His lawyer described him as "the boy in the class who does not get the invite to the party".
He was unanimously acquitted.
- Carlo Palombo, a 39-year-old PhD student and teaching assistant in the University of California's philosophy department, joined Barclays as a graduate trainee in his early 20s in 2002 because, he said, it was the only job that allowed him to leave Italy.
He said he had not relished being surrounded by bankers but earned almost 5.5 million pounds ($7.3 million) over the five-year period, learnt his trade from his boss, Moryoussef, and said he did not realise it was wrong to ask submitters for beneficial rates.
Palombo, who compared his seniority to "the guy who serves you at McDonald's", said: "Our job was to try to do what was good for the bank, not what was bad for the bank."
Prosecutors called him a "400,000 pound tea boy".
The jury was unable to reach a verdict in his case.
- Colin Bermingham, the oldest of the defendants at 61, was a respected cash market expert and senior rate submitter. He had left school at 18 and joined Barclays in 1974 because he could not afford university.
He said he could not remember traders making rate requests but said he would have tried to accommodate them if the requests had fallen within a range of valid market numbers.

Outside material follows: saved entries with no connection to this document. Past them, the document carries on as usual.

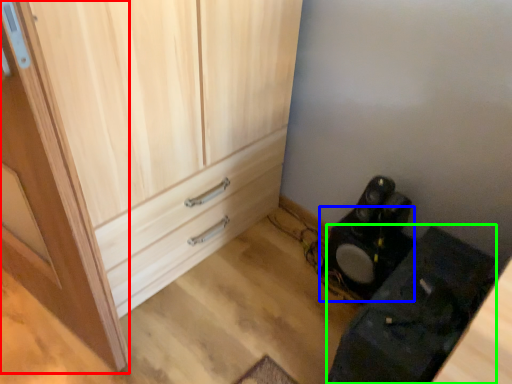
Question: Estimate the real-world distances between objects in this image. Which object is farther from door (highlighted by a red box), speaker (highlighted by a blue box) or furniture (highlighted by a green box)?

Choices:
 (A) speaker
 (B) furniture

Answer: (A)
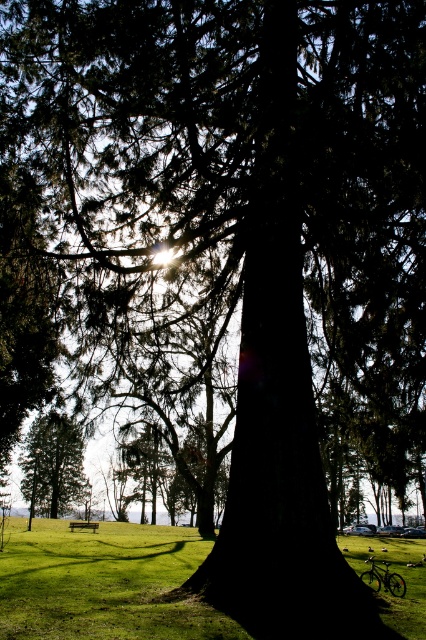
Is green grass at center to the left of green matte tree at center from the viewer's perspective?

No, green grass at center is not to the left of green matte tree at center.

Can you confirm if green grass at center is smaller than green matte tree at center?

Incorrect, green grass at center is not smaller in size than green matte tree at center.

Where is `green grass at center`? Image resolution: width=426 pixels, height=640 pixels. green grass at center is located at coordinates (103, 582).

Can you confirm if green matte tree at center is taller than wooden bench at lower center?

Indeed, green matte tree at center has a greater height compared to wooden bench at lower center.

Where is `green matte tree at center`? green matte tree at center is located at coordinates (54, 465).

You are a GUI agent. You are given a task and a screenshot of the screen. Output one action in this format:
    pyautogui.click(x=<x>, y=<y>)
    Task: Click on the green matte tree at center
    This screenshot has height=640, width=426.
    Given the screenshot: What is the action you would take?
    pyautogui.click(x=54, y=465)

Is green grass at center above wooden bench at lower center?

Yes, green grass at center is above wooden bench at lower center.

Which is behind, point (80, 557) or point (94, 522)?

Positioned behind is point (94, 522).

The height and width of the screenshot is (640, 426). Identify the location of green grass at center. (103, 582).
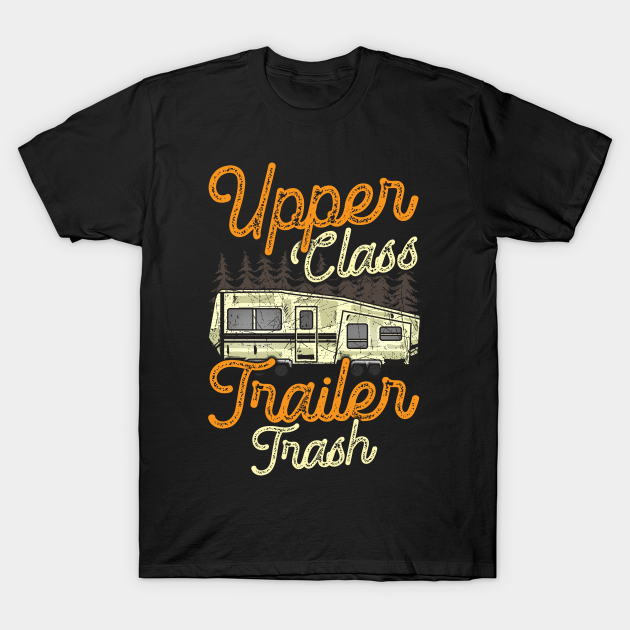
Image resolution: width=630 pixels, height=630 pixels. Find the location of `window`. window is located at coordinates (237, 319), (256, 319), (302, 321), (361, 333).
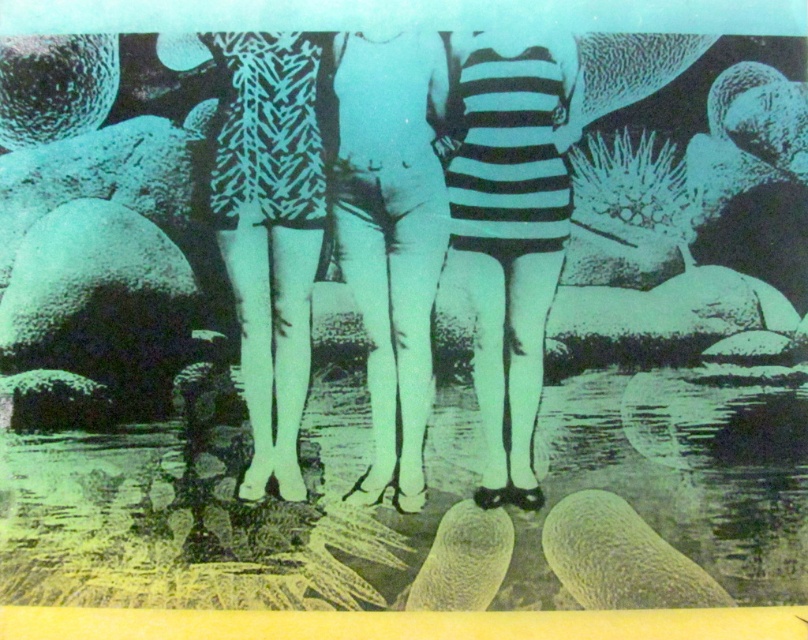
You are a photographer trying to capture a close shot of the scene. You are currently at a position 2 meters away from the point marked at point (511, 259). Can you get closer to this point to take a better photo?

The distance between you and point (511, 259) is 1.84 meters, which is less than the 2 meters you mentioned. Therefore, you are already closer than 2 meters, so you can take the photo from your current position.

You are a photographer analyzing the image. You notice two central figures wearing the striped fabric dress at center and the white matte swimsuit at center. Which clothing item is shorter in height?

The striped fabric dress at center is not as tall as the white matte swimsuit at center, so the striped fabric dress at center is shorter in height.

You are standing in the scene and want to place a small seashell exactly at point (508, 234). According to the image, where will the seashell be placed?

The point (508, 234) is on striped fabric dress at center, so the seashell will be placed on the striped fabric dress at center.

But he said he had not realised at the time that Moryoussef was also liaising with big rivals and others before requesting rate movements.
"It makes you feel a bit used," he said, adding that he would have reported such behaviour to his boss.
The jury was unable to reach a verdict in his case.
- Sisse Bohart, a 41-year-old Dane, started at Barclays in the IT department, helping to provide desktop support for traders. She joined the euro money desk in 2004, watching and learning on the job from her boss, Bermingham.
She described Bermingham as a very supportive and knowledgeable man, who often drove her to the airport on a Friday so she could fly home for the weekend to be with her sick stepfather and, later, to see her boyfriend.
She left Barclays in 2008 and is now an IT consultant and project manager in a Swedish energy company.
The jury was unable to reach a verdict in her case.